Hide Forgot
Description of problem: When using an LDAP service to log in, if the LDAP service is down there is no way for the user to determine this as we provide no error messaging towards this information. I think we can add some error messaging to log-in that distinguishes between "username/password is incorrect' and "LDAP server cannot be reached for authentication" without compromising security of the system. Version-Release number of selected component (if applicable): 6.0.0.Beta Steps to Reproduce: 1. Have LDAP enabled 2. Bring down LDAP server 3. Attempt to log into EAP w/ username/password from LDAP 4. No information is shown to the user that the system cannot validate their username/password because LDAP is down, so the user will continue to try to log into the system thinking they mistyped their username/password somehow.
I believe I may have written in the wrong release number. I had been testing 6.0.2.Beta I believe when I had submitted this bug.
As the login happens outside the console, this is something that should be handled on the server side. @Darran can you comment on this.
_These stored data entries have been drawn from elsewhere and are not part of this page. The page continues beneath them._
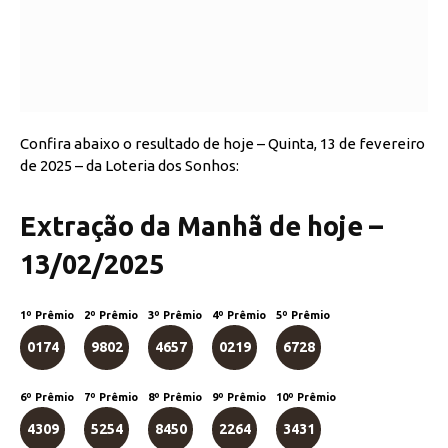
Confira abaixo o resultado de hoje – Quinta, 13 de fevereiro
de 2025 – da Loteria dos Sonhos:
Extração da Manhã de hoje –
13/02/2025
1º Prêmio
2º Prêmio
3º Prêmio
4º Prêmio
5º Prêmio
0174
9802
4657
0219
6728
6º Prêmio
7º Prêmio
8º Prêmio
9º Prêmio
10º Prêmio
4309
5254
8450
2264
3431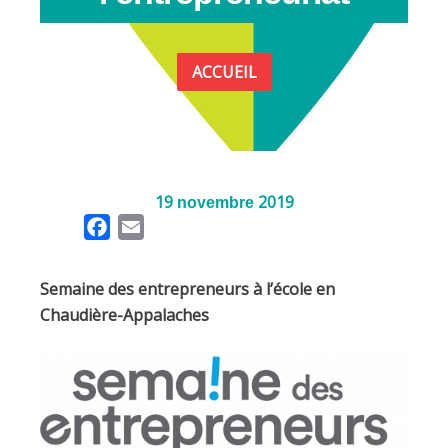
ACCUEIL
19
2019
novembre
F
E
a
m
c
a
Semaine des entrepreneurs à l’école en
e
i
Chaudière-Appalaches
b
l
o
o
k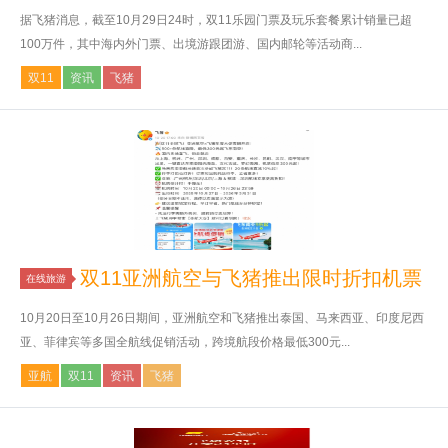
据飞猪消息，截至10月29日24时，双11乐园门票及玩乐套餐累计销量已超
100万件，其中海内外门票、出境游跟团游、国内邮轮等活动商...
双11
资讯
飞猪
双11亚洲航空与飞猪推出限时折扣机票
在线旅游
10月20日至10月26日期间，亚洲航空和飞猪推出泰国、马来西亚、印度尼西
亚、菲律宾等多国全航线促销活动，跨境航段价格最低300元...
亚航
双11
资讯
飞猪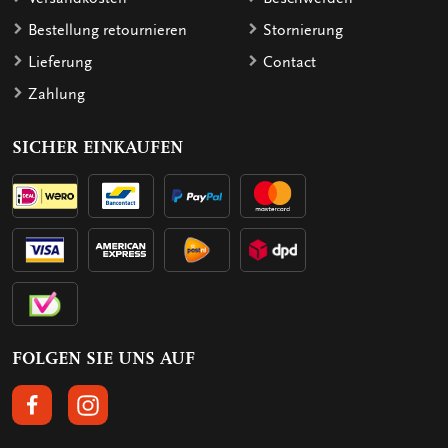
Bestellung retournieren
Stornierung
Lieferung
Contact
Zahlung
SICHER EINKAUFEN
FOLGEN SIE UNS AUF
FOLGEN SIE UNS AUF FACEBOOK
FOLGEN SIE UNS AUF INSTAGRAM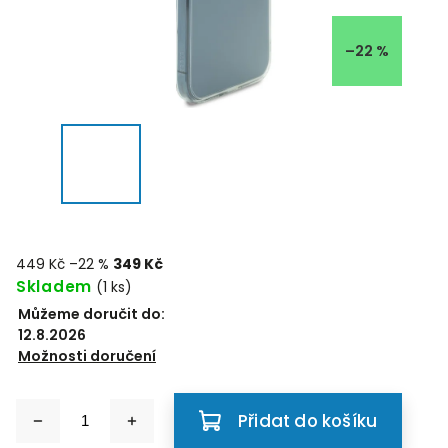
–22 %
449 Kč
–22 %
349 Kč
Skladem
(1 ks)
Můžeme doručit do:
12.8.2026
Možnosti doručení
Přidat do košíku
I will not accept this as a bug as conveying additional information to a remote user about authentication failures whilst feeling like it enhances usability it inadvertently leads to the supply of information that can be used by an attacker for further attack attempts. What I would however consider if raised as an RFE is enhancing the security realms so that they can verify they are ready to handle authentication requests, this would allow them to verify connectivity to LDAP. In the event that connectivity is not possible we could intercept all requests with a generic 'server not available' error message and log a message the server administrator can use to identify the cause.